Problem to solve >>
Repeat every line of the records below word for word. Leave out the pictures.

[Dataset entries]
[Start of section]

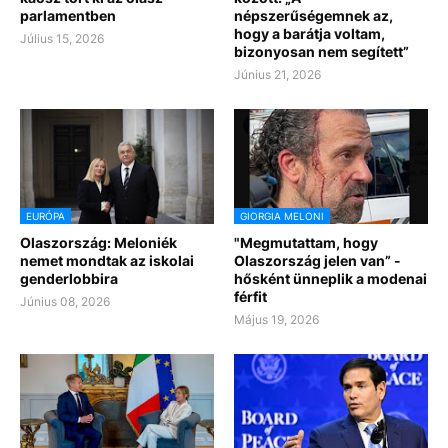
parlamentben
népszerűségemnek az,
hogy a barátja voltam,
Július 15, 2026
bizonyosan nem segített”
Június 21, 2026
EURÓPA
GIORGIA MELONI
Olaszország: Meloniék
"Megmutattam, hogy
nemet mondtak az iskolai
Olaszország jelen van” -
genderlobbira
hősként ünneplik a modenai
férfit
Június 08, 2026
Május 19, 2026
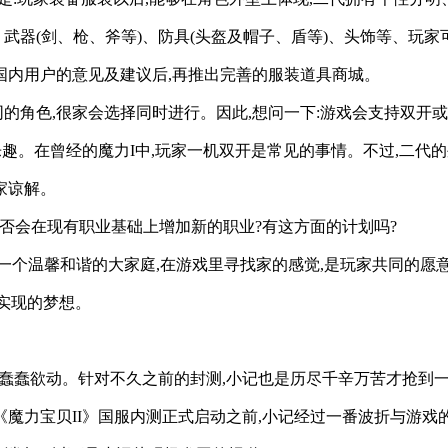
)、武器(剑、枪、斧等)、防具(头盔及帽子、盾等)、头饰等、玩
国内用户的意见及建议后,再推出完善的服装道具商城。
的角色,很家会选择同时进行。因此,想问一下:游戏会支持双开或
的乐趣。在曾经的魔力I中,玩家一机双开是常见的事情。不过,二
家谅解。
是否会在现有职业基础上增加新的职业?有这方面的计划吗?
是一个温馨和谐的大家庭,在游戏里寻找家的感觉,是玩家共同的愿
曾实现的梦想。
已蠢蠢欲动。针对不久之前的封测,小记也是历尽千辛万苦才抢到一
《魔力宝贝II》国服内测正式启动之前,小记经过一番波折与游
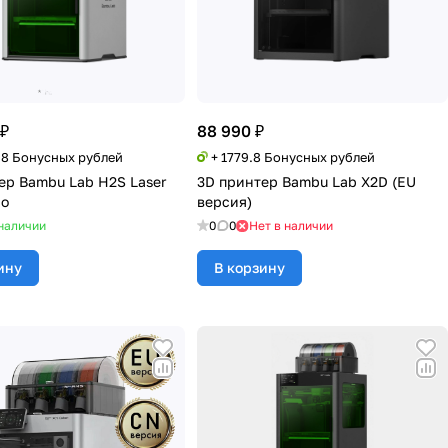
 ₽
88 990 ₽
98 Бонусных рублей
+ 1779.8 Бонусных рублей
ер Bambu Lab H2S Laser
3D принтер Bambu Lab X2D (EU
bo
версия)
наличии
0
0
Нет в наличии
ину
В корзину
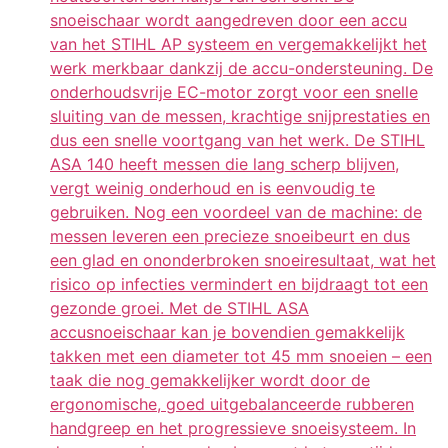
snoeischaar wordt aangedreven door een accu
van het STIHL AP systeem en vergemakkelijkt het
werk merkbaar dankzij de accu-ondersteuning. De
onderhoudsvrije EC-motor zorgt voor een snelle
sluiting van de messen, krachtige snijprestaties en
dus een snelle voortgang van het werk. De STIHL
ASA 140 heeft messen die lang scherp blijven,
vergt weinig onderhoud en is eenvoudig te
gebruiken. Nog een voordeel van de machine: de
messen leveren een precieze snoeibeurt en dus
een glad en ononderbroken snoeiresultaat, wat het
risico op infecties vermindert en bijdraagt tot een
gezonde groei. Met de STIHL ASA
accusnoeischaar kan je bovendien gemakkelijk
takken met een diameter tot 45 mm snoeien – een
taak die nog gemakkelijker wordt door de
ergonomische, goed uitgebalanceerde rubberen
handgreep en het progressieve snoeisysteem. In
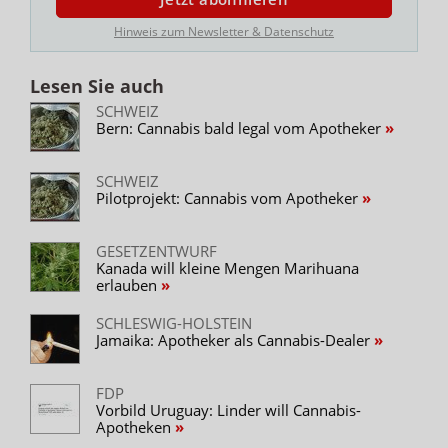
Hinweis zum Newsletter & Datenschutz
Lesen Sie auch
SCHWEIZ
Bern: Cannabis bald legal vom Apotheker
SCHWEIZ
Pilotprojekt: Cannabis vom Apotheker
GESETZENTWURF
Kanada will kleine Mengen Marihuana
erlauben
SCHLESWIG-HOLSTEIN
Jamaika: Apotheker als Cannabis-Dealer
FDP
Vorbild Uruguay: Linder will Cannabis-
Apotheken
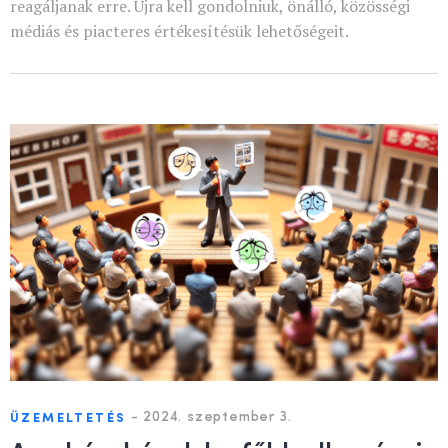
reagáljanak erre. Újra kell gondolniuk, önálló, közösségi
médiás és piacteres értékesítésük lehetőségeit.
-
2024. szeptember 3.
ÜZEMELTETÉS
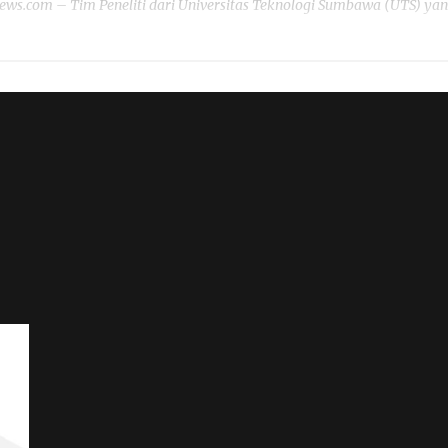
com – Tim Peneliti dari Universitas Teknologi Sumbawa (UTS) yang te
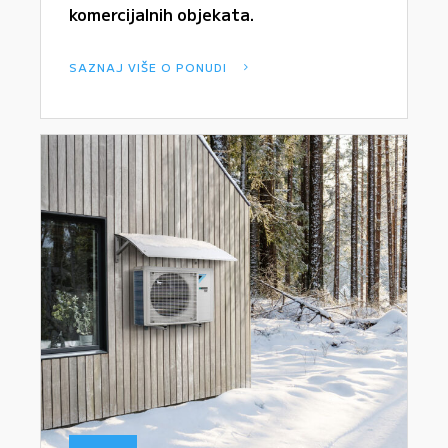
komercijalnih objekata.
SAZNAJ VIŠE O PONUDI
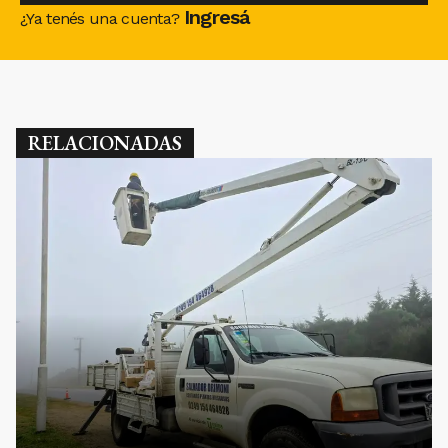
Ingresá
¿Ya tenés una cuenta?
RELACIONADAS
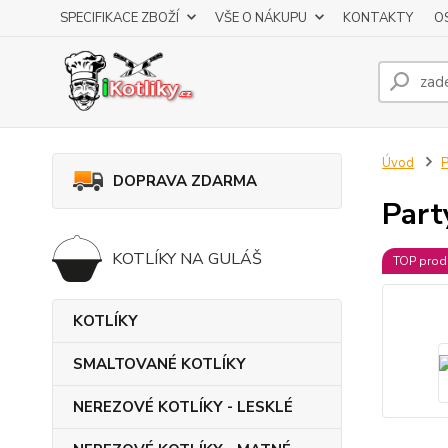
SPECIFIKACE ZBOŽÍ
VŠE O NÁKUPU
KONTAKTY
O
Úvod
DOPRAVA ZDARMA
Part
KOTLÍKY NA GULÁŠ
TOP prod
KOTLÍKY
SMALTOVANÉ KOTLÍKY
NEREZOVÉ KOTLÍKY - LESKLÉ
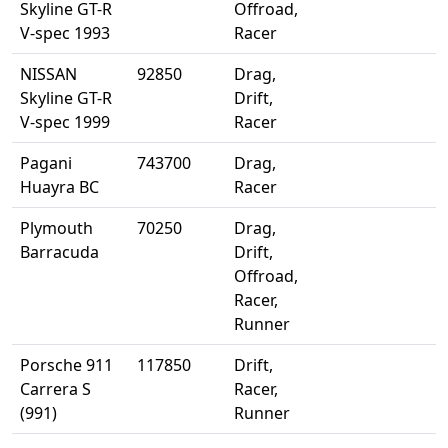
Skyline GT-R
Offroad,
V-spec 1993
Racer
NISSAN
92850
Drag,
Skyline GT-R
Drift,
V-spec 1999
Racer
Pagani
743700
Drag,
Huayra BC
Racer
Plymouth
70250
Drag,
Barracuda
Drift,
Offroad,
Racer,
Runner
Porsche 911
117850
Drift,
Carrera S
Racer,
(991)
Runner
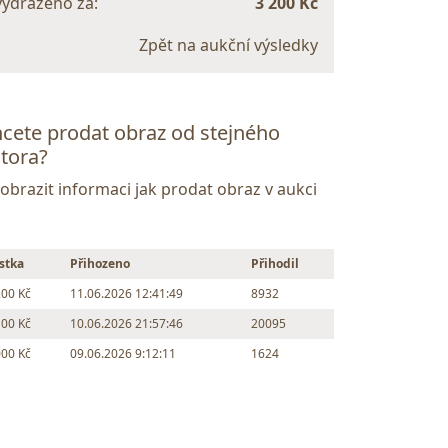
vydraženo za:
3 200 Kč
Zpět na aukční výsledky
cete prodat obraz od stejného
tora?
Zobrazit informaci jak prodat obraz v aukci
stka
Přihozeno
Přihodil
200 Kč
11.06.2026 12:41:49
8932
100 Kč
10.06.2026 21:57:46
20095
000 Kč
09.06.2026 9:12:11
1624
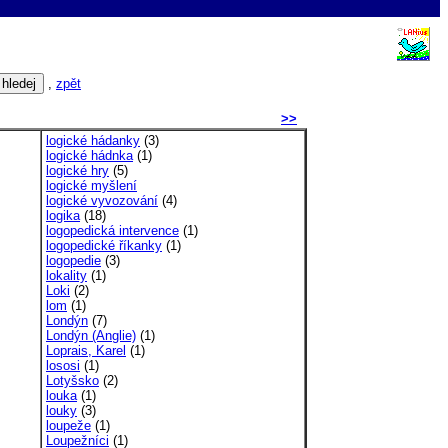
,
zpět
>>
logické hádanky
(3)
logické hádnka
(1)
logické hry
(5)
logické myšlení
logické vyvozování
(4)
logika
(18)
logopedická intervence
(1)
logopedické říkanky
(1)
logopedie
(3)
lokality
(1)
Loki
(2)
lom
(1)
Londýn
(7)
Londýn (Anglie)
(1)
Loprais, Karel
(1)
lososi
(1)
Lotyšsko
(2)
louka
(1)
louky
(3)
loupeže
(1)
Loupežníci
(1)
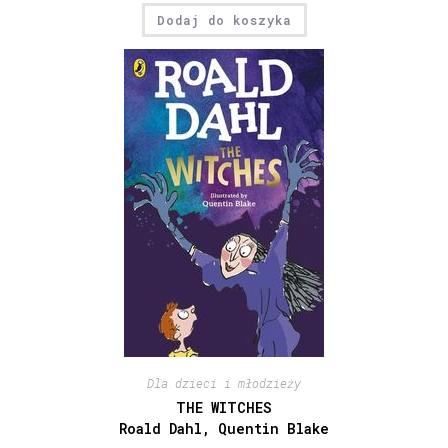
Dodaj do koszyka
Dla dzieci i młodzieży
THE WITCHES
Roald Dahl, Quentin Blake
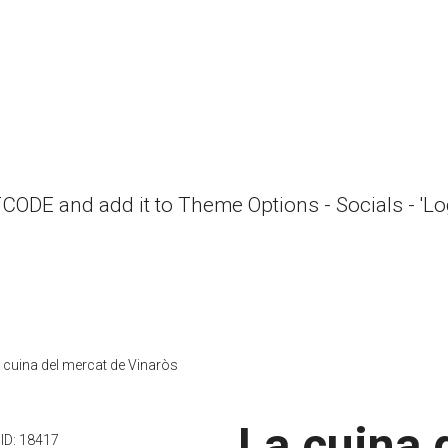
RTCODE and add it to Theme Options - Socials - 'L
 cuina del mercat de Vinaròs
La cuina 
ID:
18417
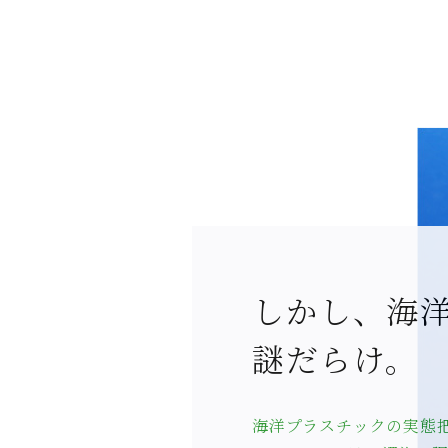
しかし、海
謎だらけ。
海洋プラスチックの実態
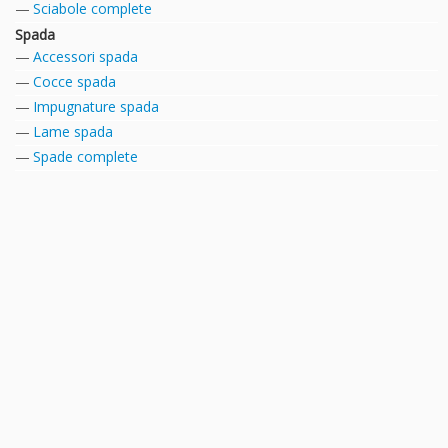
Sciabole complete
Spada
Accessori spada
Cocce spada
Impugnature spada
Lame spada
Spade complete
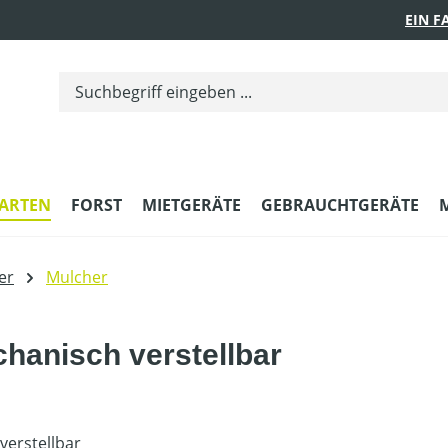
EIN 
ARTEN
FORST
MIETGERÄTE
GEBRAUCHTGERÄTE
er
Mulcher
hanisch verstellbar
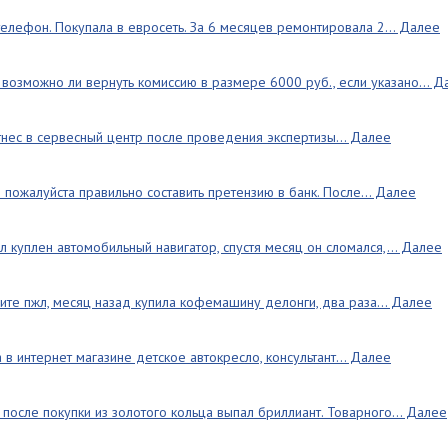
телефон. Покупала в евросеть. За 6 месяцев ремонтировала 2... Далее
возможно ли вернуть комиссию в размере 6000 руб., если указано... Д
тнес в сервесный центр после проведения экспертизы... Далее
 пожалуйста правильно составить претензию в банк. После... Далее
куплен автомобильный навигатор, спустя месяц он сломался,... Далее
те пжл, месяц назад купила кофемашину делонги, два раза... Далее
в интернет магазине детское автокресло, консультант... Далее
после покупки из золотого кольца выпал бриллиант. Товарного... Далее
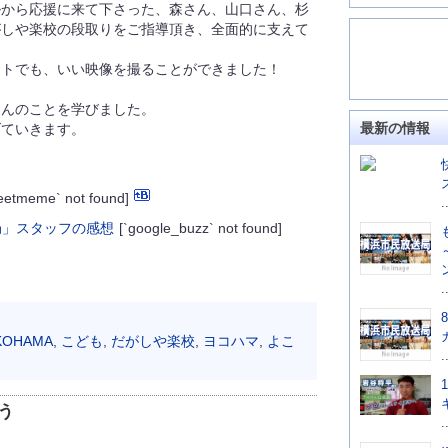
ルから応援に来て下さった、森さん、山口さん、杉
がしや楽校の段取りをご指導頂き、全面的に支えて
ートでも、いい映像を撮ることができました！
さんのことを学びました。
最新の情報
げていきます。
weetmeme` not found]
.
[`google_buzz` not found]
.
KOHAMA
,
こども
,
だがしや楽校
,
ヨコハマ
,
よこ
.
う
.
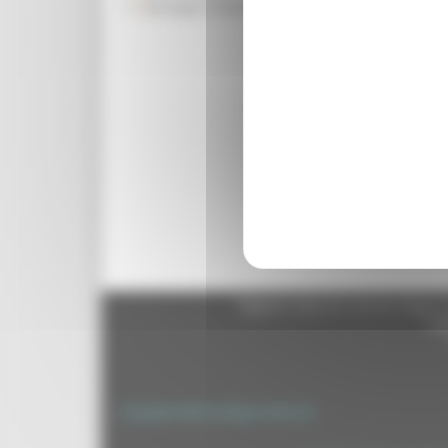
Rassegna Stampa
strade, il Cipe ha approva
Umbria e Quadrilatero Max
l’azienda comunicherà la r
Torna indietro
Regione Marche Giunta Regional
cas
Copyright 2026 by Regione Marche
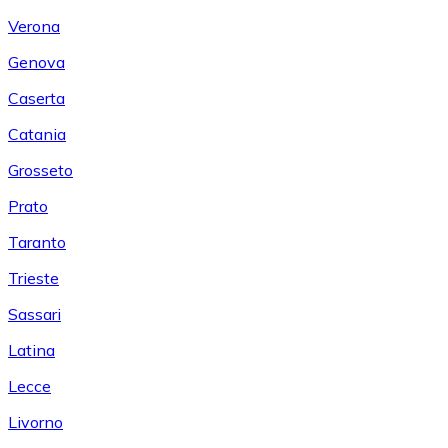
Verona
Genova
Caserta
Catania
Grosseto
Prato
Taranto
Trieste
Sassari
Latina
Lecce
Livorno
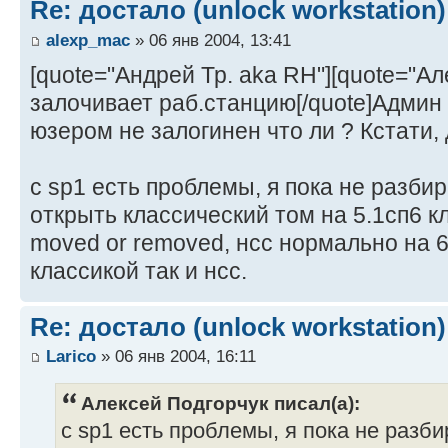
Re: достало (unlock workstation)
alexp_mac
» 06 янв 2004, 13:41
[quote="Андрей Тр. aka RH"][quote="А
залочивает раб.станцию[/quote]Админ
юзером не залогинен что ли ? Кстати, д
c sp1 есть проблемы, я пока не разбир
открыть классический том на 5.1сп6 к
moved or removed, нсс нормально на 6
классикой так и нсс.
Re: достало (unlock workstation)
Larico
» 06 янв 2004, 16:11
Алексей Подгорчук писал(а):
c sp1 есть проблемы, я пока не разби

[End of section]

Your response >>
parlamentben
népszerűségemnek az,
hogy a barátja voltam,
Július 15, 2026
bizonyosan nem segített”
Június 21, 2026
EURÓPA
GIORGIA MELONI
Olaszország: Meloniék
"Megmutattam, hogy
nemet mondtak az iskolai
Olaszország jelen van” -
genderlobbira
hősként ünneplik a modenai
férfit
Június 08, 2026
Május 19, 2026
)、武器(剑、枪、斧等)、防具(头盔及帽子、盾等)、头饰等、玩
国内用户的意见及建议后,再推出完善的服装道具商城。
的角色,很家会选择同时进行。因此,想问一下:游戏会支持双开或
的乐趣。在曾经的魔力I中,玩家一机双开是常见的事情。不过,二
家谅解。
是否会在现有职业基础上增加新的职业?有这方面的计划吗?
是一个温馨和谐的大家庭,在游戏里寻找家的感觉,是玩家共同的愿
曾实现的梦想。
已蠢蠢欲动。针对不久之前的封测,小记也是历尽千辛万苦才抢到一
《魔力宝贝II》国服内测正式启动之前,小记经过一番波折与游
 ₽
88 990 ₽
98 Бонусных рублей
+ 1779.8 Бонусных рублей
ер Bambu Lab H2S Laser
3D принтер Bambu Lab X2D (EU
bo
версия)
наличии
0
0
Нет в наличии
ину
В корзину
snoeischaar wordt aangedreven door een accu
van het STIHL AP systeem en vergemakkelijkt het
werk merkbaar dankzij de accu-ondersteuning. De
onderhoudsvrije EC-motor zorgt voor een snelle
sluiting van de messen, krachtige snijprestaties en
dus een snelle voortgang van het werk. De STIHL
ASA 140 heeft messen die lang scherp blijven,
vergt weinig onderhoud en is eenvoudig te
gebruiken. Nog een voordeel van de machine: de
messen leveren een precieze snoeibeurt en dus
een glad en ononderbroken snoeiresultaat, wat het
risico op infecties vermindert en bijdraagt tot een
gezonde groei. Met de STIHL ASA
accusnoeischaar kan je bovendien gemakkelijk
takken met een diameter tot 45 mm snoeien – een
taak die nog gemakkelijker wordt door de
ergonomische, goed uitgebalanceerde rubberen
handgreep en het progressieve snoeisysteem. In
Hinweis zum Newsletter & Datenschutz
Lesen Sie auch
SCHWEIZ
Bern: Cannabis bald legal vom Apotheker
SCHWEIZ
Pilotprojekt: Cannabis vom Apotheker
GESETZENTWURF
Kanada will kleine Mengen Marihuana
erlauben
SCHLESWIG-HOLSTEIN
Jamaika: Apotheker als Cannabis-Dealer
FDP
Vorbild Uruguay: Linder will Cannabis-
Apotheken
reagáljanak erre. Újra kell gondolniuk, önálló, közösségi
médiás és piacteres értékesítésük lehetőségeit.
-
2024. szeptember 3.
ÜZEMELTETÉS
com – Tim Peneliti dari Universitas Teknologi Sumbawa (UTS) yang te
komercijalnih objekata.
SAZNAJ VIŠE O PONUDI
Ingresá
¿Ya tenés una cuenta?
RELACIONADAS
SPECIFIKACE ZBOŽÍ
VŠE O NÁKUPU
KONTAKTY
O
Úvod
DOPRAVA ZDARMA
Part
KOTLÍKY NA GULÁŠ
TOP prod
KOTLÍKY
SMALTOVANÉ KOTLÍKY
NEREZOVÉ KOTLÍKY - LESKLÉ
Skyline GT-R
Offroad,
V-spec 1993
Racer
NISSAN
92850
Drag,
Skyline GT-R
Drift,
V-spec 1999
Racer
Pagani
743700
Drag,
Huayra BC
Racer
Plymouth
70250
Drag,
Barracuda
Drift,
Offroad,
Racer,
Runner
Porsche 911
117850
Drift,
Carrera S
Racer,
(991)
Runner
vydraženo za:
3 200 Kč
Zpět na aukční výsledky
cete prodat obraz od stejného
tora?
Zobrazit informaci jak prodat obraz v aukci
stka
Přihozeno
Přihodil
200 Kč
11.06.2026 12:41:49
8932
100 Kč
10.06.2026 21:57:46
20095
000 Kč
09.06.2026 9:12:11
1624
,
zpět
>>
logické hádanky
(3)
logické hádnka
(1)
logické hry
(5)
logické myšlení
logické vyvozování
(4)
logika
(18)
logopedická intervence
(1)
logopedické říkanky
(1)
logopedie
(3)
lokality
(1)
Loki
(2)
lom
(1)
Londýn
(7)
Londýn (Anglie)
(1)
Loprais, Karel
(1)
lososi
(1)
Lotyšsko
(2)
louka
(1)
louky
(3)
loupeže
(1)
Loupežníci
(1)
Dodaj do koszyka
Dla dzieci i młodzieży
THE WITCHES
Roald Dahl, Quentin Blake
RTCODE and add it to Theme Options - Socials - 'L
 cuina del mercat de Vinaròs
La cuina 
ID:
18417
しかし、海
謎だらけ。
海洋プラスチックの実態
Sciabole complete
Spada
Accessori spada
Cocce spada
Impugnature spada
Lame spada
Spade complete
EIN 
ARTEN
FORST
MIETGERÄTE
GEBRAUCHTGERÄTE
er
Mulcher
hanisch verstellbar
телефон. Покупала в евросеть. За 6 месяцев ремонтировала 2... Далее
возможно ли вернуть комиссию в размере 6000 руб., если указано... Д
тнес в сервесный центр после проведения экспертизы... Далее
 пожалуйста правильно составить претензию в банк. После... Далее
куплен автомобильный навигатор, спустя месяц он сломался,... Далее
те пжл, месяц назад купила кофемашину делонги, два раза... Далее
в интернет магазине детское автокресло, консультант... Далее
после покупки из золотого кольца выпал бриллиант. Товарного... Далее
ルから応援に来て下さった、森さん、山口さん、杉
がしや楽校の段取りをご指導頂き、全面的に支えて
ートでも、いい映像を撮ることができました！
さんのことを学びました。
最新の情報
げていきます。
weetmeme` not found]
.
[`google_buzz` not found]
.
KOHAMA
,
こども
,
だがしや楽校
,
ヨコハマ
,
よこ
.
う
.
Rassegna Stampa
strade, il Cipe ha approva
Umbria e Quadrilatero Max
l’azienda comunicherà la r
Torna indietro
Regione Marche Giunta Regional
cas
Copyright 2026 by Regione Marche
Verona
Genova
Caserta
Catania
Grosseto
Prato
Taranto
Trieste
Sassari
Latina
Lecce
Livorno
Re: достало (unlock workstation)
alexp_mac
» 06 янв 2004, 13:41
[quote="Андрей Тр. aka RH"][quote="А
залочивает раб.станцию[/quote]Админ
юзером не залогинен что ли ? Кстати, д
c sp1 есть проблемы, я пока не разбир
открыть классический том на 5.1сп6 к
moved or removed, нсс нормально на 6
классикой так и нсс.
Re: достало (unlock workstation)
Larico
» 06 янв 2004, 16:11
Алексей Подгорчук писал(а):
c sp1 есть проблемы, я пока не разби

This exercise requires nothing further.